That's only half of the equation though. CD rates were that high because interest rates were correspondingly high, as was the cost of living. Which explains why current CD rates are so low: interest, cost of living and inflation are low. I've got a feeling all that's about to change, and I'm not alone as the Market today and last Friday indicate.
 
That's only half of the equation though. CD rates were that high because interest rates were correspondingly high, as was the cost of living. Which explains why current CD rates are so low: interest, cost of living and inflation are low. I've got a feeling all that's about to change, and I'm not alone as the Market today and last Friday indicate.

Man! You're taking the fun away out of it.:D
 
When stocks are up, bonds are down; picture a teeter-totter is the way my finance guy explained it.

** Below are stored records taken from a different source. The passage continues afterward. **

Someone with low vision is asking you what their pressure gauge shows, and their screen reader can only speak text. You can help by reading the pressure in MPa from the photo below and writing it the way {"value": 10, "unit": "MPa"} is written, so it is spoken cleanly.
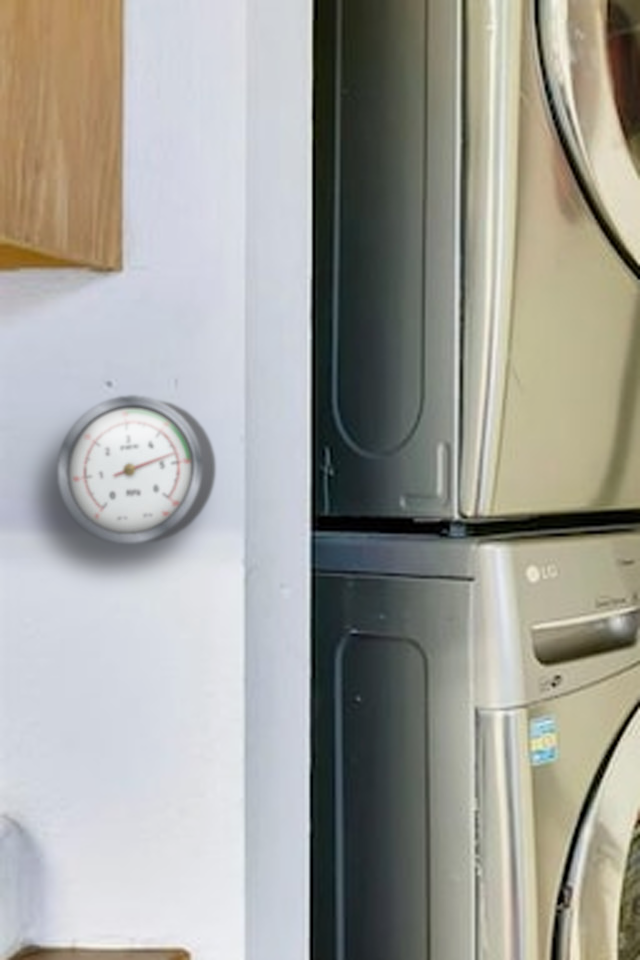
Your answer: {"value": 4.75, "unit": "MPa"}
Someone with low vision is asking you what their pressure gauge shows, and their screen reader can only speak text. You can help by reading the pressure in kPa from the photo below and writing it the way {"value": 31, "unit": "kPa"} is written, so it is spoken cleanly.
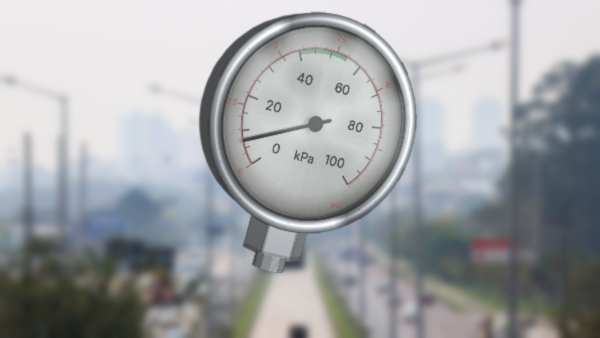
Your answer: {"value": 7.5, "unit": "kPa"}
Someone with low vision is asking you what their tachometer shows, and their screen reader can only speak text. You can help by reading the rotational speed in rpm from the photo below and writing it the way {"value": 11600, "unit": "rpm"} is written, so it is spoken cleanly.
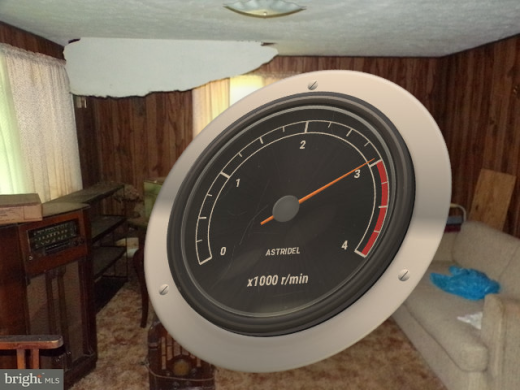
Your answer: {"value": 3000, "unit": "rpm"}
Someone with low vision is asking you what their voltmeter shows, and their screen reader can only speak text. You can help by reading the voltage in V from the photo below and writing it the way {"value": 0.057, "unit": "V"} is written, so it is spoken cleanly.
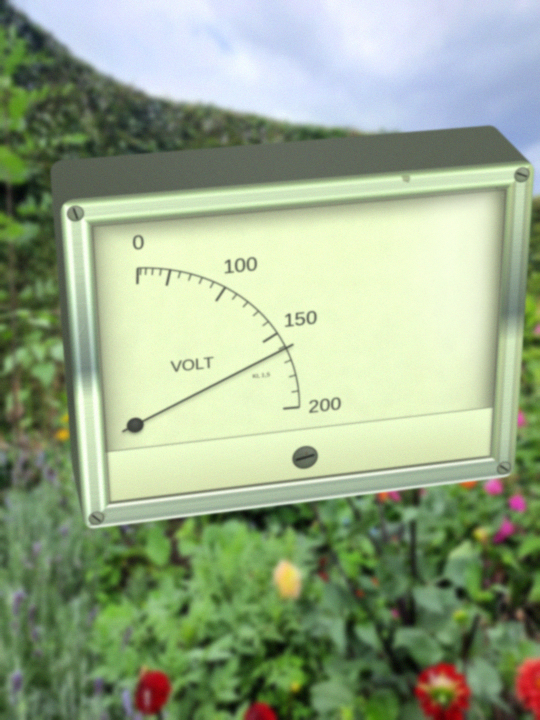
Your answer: {"value": 160, "unit": "V"}
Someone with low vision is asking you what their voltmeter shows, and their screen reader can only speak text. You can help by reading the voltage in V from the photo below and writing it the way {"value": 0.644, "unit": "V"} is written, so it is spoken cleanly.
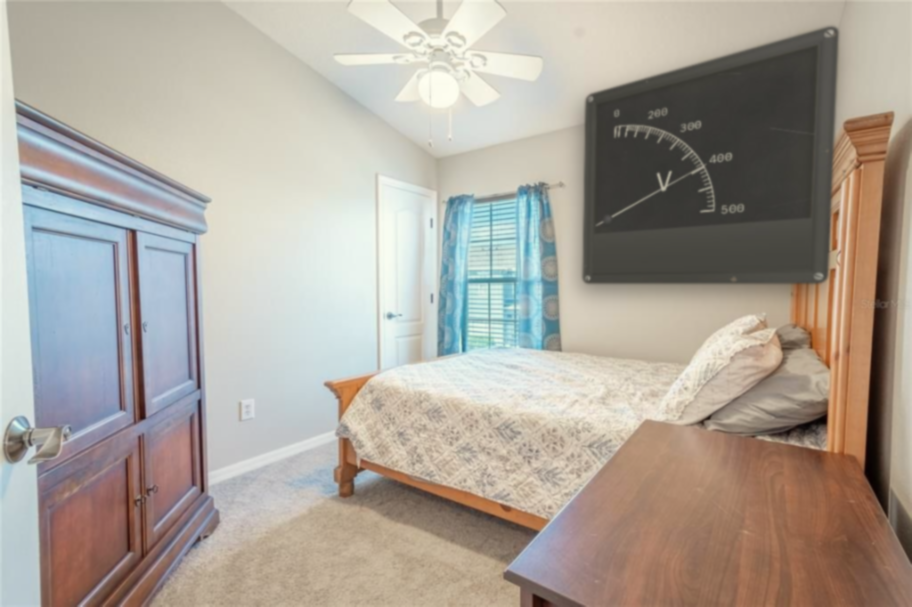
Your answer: {"value": 400, "unit": "V"}
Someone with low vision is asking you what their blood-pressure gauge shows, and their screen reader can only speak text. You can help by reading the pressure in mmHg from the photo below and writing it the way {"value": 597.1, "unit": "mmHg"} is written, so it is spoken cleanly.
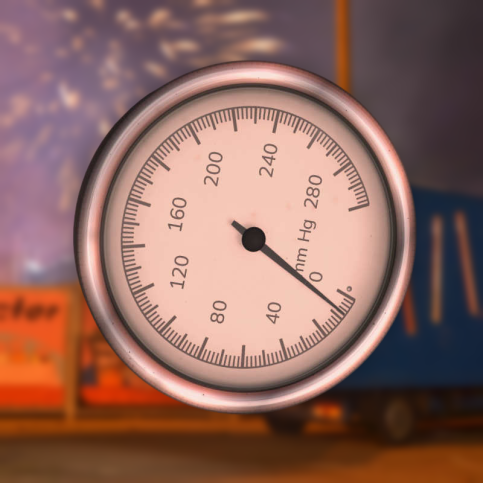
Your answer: {"value": 8, "unit": "mmHg"}
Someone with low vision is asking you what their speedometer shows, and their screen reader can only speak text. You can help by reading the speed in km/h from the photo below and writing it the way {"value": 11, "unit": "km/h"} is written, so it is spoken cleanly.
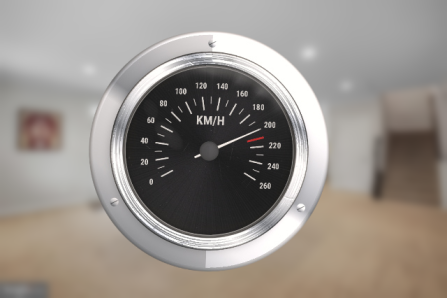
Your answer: {"value": 200, "unit": "km/h"}
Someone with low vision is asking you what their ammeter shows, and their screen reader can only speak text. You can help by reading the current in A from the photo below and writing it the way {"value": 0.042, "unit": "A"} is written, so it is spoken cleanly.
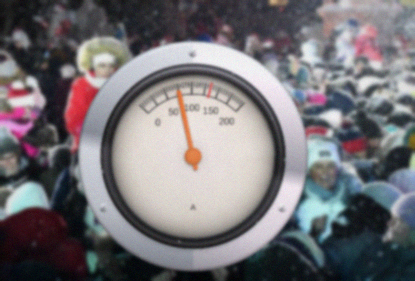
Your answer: {"value": 75, "unit": "A"}
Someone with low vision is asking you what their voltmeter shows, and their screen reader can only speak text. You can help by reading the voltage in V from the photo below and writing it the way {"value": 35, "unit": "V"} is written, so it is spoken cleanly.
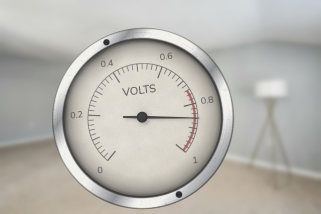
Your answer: {"value": 0.86, "unit": "V"}
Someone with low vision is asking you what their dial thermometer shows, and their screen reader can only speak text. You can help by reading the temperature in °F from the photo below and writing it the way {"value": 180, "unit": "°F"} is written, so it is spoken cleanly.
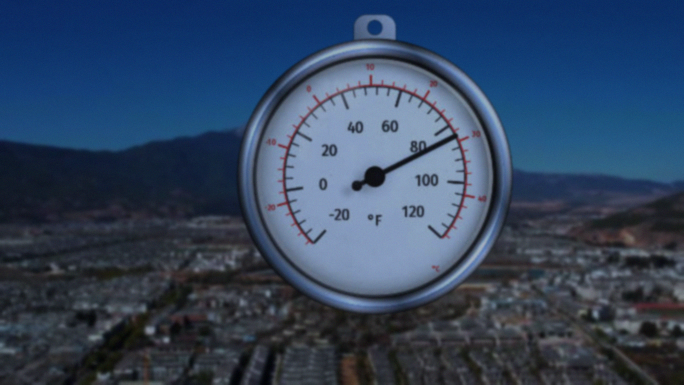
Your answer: {"value": 84, "unit": "°F"}
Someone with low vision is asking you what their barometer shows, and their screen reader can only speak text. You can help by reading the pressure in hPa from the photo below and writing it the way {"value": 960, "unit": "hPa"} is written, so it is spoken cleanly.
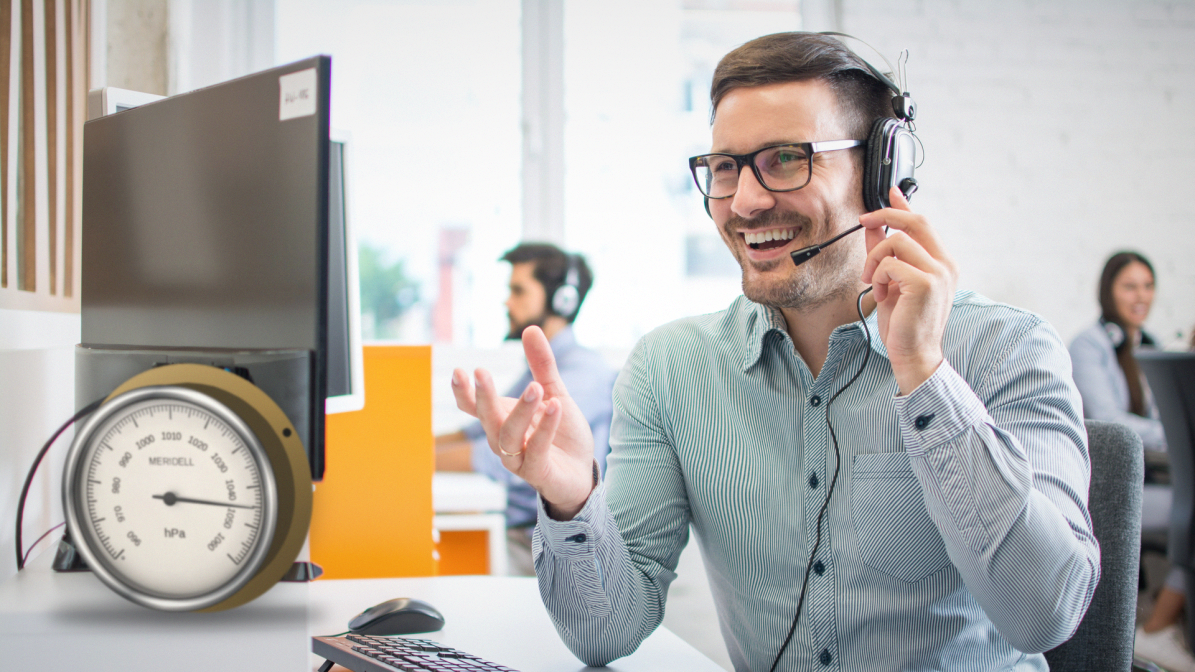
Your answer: {"value": 1045, "unit": "hPa"}
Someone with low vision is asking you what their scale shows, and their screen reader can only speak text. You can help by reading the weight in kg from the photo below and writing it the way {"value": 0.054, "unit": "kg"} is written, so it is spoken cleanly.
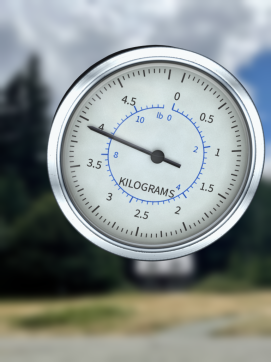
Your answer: {"value": 3.95, "unit": "kg"}
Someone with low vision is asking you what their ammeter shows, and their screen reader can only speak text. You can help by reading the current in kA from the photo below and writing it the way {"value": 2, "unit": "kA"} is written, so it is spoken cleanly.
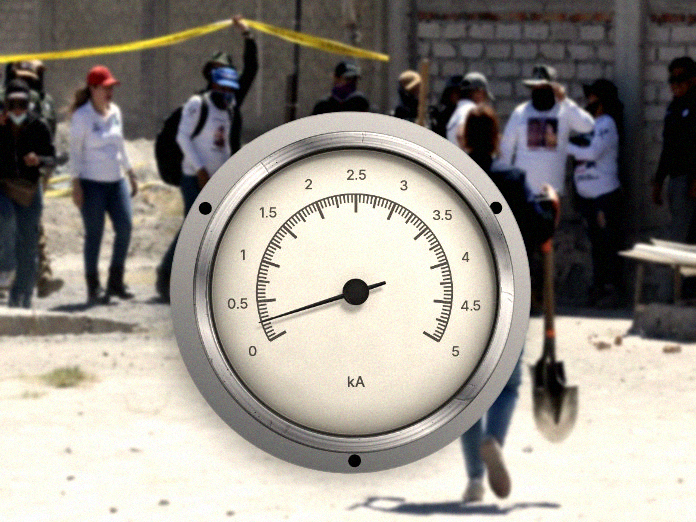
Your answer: {"value": 0.25, "unit": "kA"}
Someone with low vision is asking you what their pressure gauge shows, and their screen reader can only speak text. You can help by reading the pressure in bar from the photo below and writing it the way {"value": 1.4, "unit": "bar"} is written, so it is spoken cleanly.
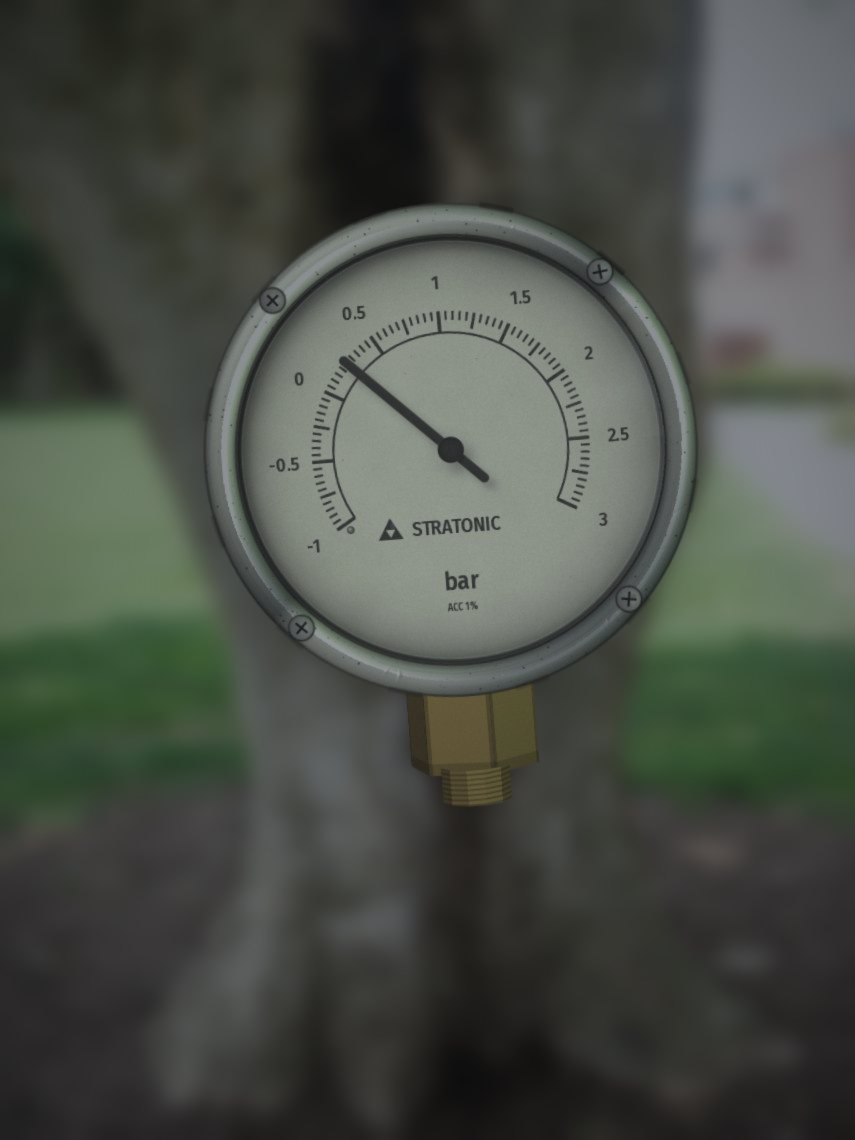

I remember back in the Carter days when CDs and Bonds paid 18%+; and credit card rates jumped to a then ridiculous 24%. Now CDs and Bonds pay 1-2%, yet the banks have kept the credit card rates up in the 20%+
 
"I think that I earned a lot of net returns on FDIC deposits back then (1987) than now?"

At that time, roughly 1984-90, many banks and S&Ls were in deep trouble and some were offering some very substantial short term CD interest rates in the 8-11% range just to get cash. They were all FDIC insured, and I was putting a lot of money into those crappy CDs with no risk. Two of which I cashed in when the banks were closed.
 
Back in Oct of 87 I closed out my IRA at a saving and the lady asked what are you going to do with this I say I'm moving it into Walmart stock it amounted 14000 the next monday it was worth 1/2 or 7000 At the time I was dealing with a brokerage house in Little Rock I start calling them to buy more and it was more than a week before I could get them and by then WM had gone up quite a bit. I remember the Local news people had cornered Sam Walton and questioned him he answered "its just numbers on paper" that made me feel a lot better. What drove this sell off is the ETF's (electronic traded funds) when computers say sell every thing changes. Jeff
 
Step away from your 401K!!!

I've been waiting for the bubble to burst, and my spread of investments shows it.

As for bonds, they were doing OK during the banking crisis.